Peninsula Kingswood Country Golf Club in Melbourne, Australia, officially opened in late May, following the completion of a four-year renovation of its North and South courses by golf course architects Ogilvy Clayton Cocking Mead (OCCM).
The club was formed following the 2013 merger of the former Peninsula and Kingswood Golf Clubs, moving to the 36-hole Peninsula site in Frankston, about 35 minutes southeast of the City, where both courses would be renovated.
“We really haven’t seen a renovation of this scale around the Melbourne courses before,” said OCCM director and the lead designer Mike Cocking, who has been a member of the club for over 20 years. “Every green, bunker and tee has been redesigned or rebuilt, fairways reshaped and re-grassed, creeks and water bodies added, a state-of-the-art irrigation system installed, and cart paths, drainage and vegetation developed. What Peninsula Kingswood has achieved in the past four years is basically what every other sandbelt course has spent the last 20 or 30 years accomplishing.”
On both courses the holes play along the original 1960s corridors, but with new distinctive sandbelt bunkers made famous by Alistair MacKenzie and the father and son combination of Mick and Vern Morcom, who built all of the Scotsman’s work around Melbourne. “Mackenzie was the dominant influence in Australia – designing or having an influence on most of our great courses,” said Cocking. “He wasn’t involved at Peninsula, but on a visit to Flinders during his 1926 trip to Australia, he would have come within a kilometre or two of the courses. He’d be kicking himself to think he missed an opportunity to work on such a fantastic site as this.”
“No course on the sandbelt has undergone such a major renovation in such a short space of time,” he said. “Our aim was essentially to realise the potential of the site – one that perhaps is only second to Royal Melbourne – and create a true sandbelt experience, both in design but also conditioning”.
According to Cocking, however, the biggest talking point comes from the putting surfaces. “A new construction method and a variety of bentgrass in Pure Distinction has finally given the club consistently firm, fast greens which rival the best in the world, complementing the strategies set up by the new design.”
Work started on both courses in March 2015. The South course was completed first and six holes on the North course opened for preview play in early 2018. All remaining course work was completed by October 2018, at which point OCCM moved on to the practice facilities and areas around the clubhouse.

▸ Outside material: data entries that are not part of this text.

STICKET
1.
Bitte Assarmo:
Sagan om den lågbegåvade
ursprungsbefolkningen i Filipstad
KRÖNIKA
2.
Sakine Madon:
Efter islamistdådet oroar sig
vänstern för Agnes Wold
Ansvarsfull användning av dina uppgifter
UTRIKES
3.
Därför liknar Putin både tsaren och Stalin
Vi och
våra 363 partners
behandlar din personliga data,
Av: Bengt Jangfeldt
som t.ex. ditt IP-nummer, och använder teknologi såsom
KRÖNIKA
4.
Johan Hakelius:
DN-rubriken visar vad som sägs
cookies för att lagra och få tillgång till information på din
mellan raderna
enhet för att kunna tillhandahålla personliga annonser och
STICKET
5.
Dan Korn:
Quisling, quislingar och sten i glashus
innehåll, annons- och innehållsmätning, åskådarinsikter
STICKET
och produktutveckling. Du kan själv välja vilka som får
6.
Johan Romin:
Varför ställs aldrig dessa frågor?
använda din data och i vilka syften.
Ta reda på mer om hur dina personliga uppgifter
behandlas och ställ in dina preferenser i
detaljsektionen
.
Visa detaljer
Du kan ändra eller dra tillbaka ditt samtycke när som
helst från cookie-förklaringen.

While OCCM never intended to create two distinctly different designs, the nature of the site suggested that the North would always feel a little different to the South. “The North, playing over sandier and more undulating ground, with perhaps the best examples of heathland vegetation of any course in Melbourne, was always intended to be a pure sandbelt experience,” said Cocking. “Firm and fast, with tilted greens, expansive bunkers, wide fairways and roughs featuring that distinctive combination of sand, native grasses and heathland vegetation that the region is known for.”
The South course, meanwhile, was always regarded as the longer, more difficult test. “Built over flatter ground than the North, its open, more manicured look often had it labelled – incorrectly – as a parkland,” said Cocking. “The new design looks to capture its sandbelt origins. Greens and bunkers were built in a style and scale which closer matched its more famous neighbours, reworked bunkering and green design putting more of a premium on positioning from the tee. Vegetation was removed to open up views across the course and many thousands of plants and grasses added to complement bunkers and tee carries. Perhaps the most unique characteristic of the new design has been opening up the original creek lines, which proliferated the site and now form a key part of the design on at least half a dozen holes.”